▸ **Supplied information**
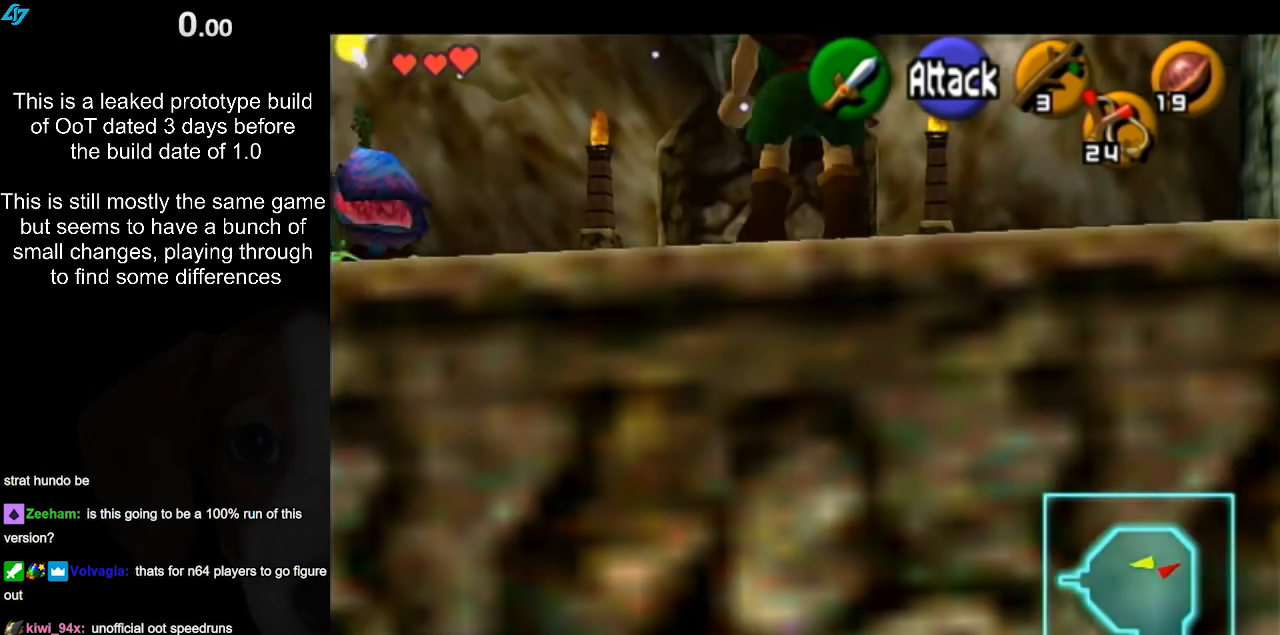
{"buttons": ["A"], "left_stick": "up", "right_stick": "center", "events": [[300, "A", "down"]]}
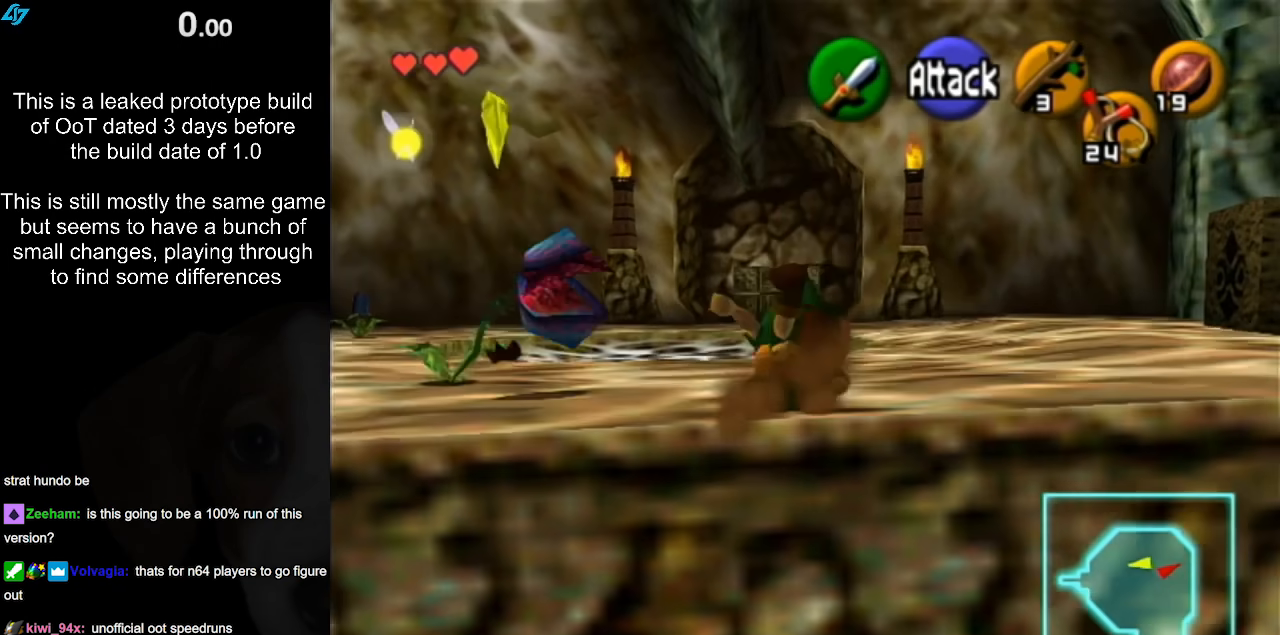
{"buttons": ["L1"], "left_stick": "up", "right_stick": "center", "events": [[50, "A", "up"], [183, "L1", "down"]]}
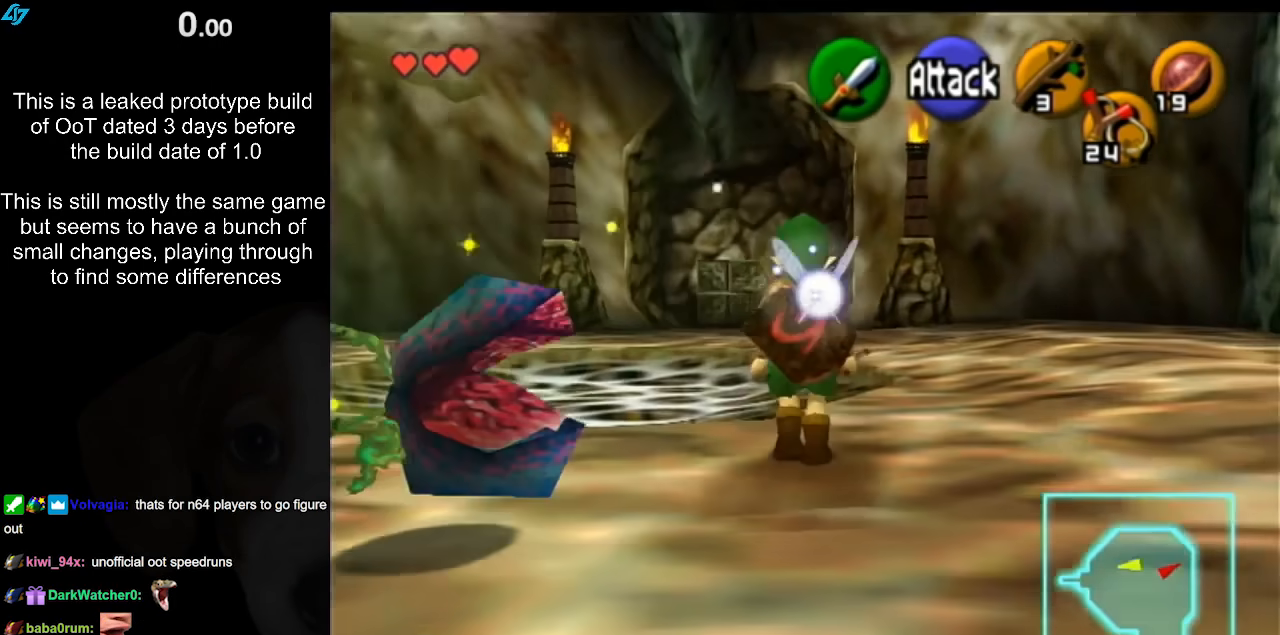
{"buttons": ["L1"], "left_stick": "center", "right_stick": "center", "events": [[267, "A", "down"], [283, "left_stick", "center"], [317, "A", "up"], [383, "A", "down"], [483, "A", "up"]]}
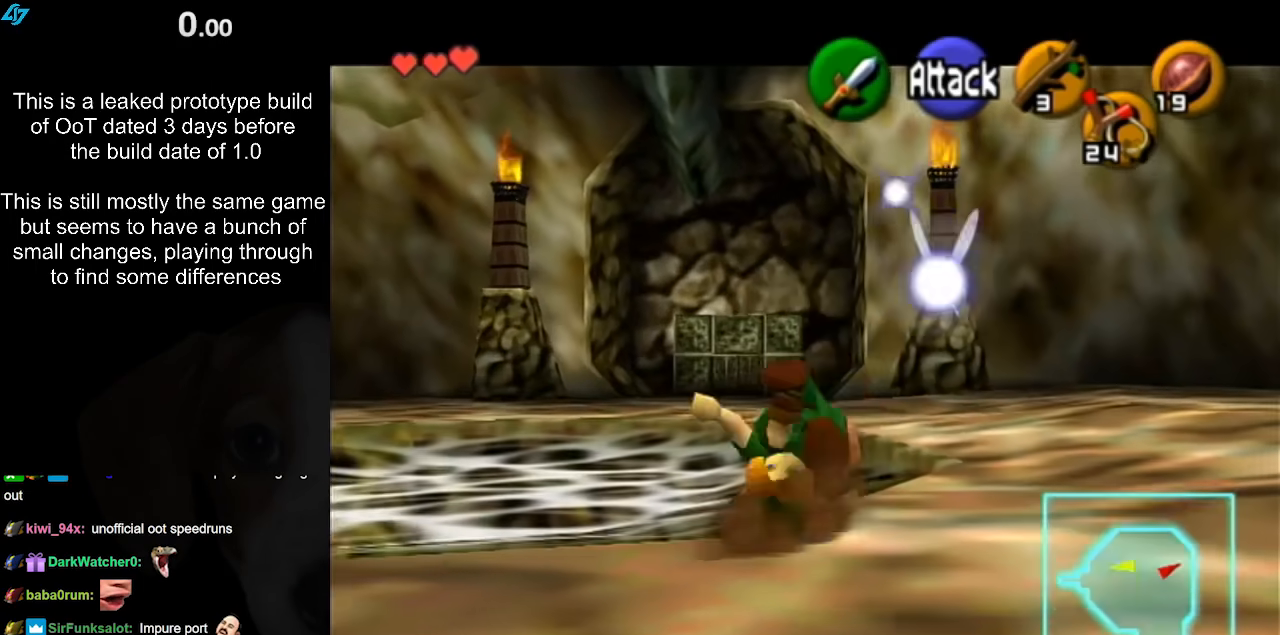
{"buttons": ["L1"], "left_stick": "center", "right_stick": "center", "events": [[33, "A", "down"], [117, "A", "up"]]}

▸ **Task requirements**
Quote the material word for word, dropping any images it holds.

▸ **Written reply**
{"buttons": ["A"], "left_stick": "up", "right_stick": "center", "events": [[300, "A", "down"]]}
{"buttons": ["L1"], "left_stick": "up", "right_stick": "center", "events": [[50, "A", "up"], [183, "L1", "down"]]}
{"buttons": ["L1"], "left_stick": "center", "right_stick": "center", "events": [[267, "A", "down"], [283, "left_stick", "center"], [317, "A", "up"], [383, "A", "down"], [483, "A", "up"]]}
{"buttons": ["L1"], "left_stick": "center", "right_stick": "center", "events": [[33, "A", "down"], [117, "A", "up"]]}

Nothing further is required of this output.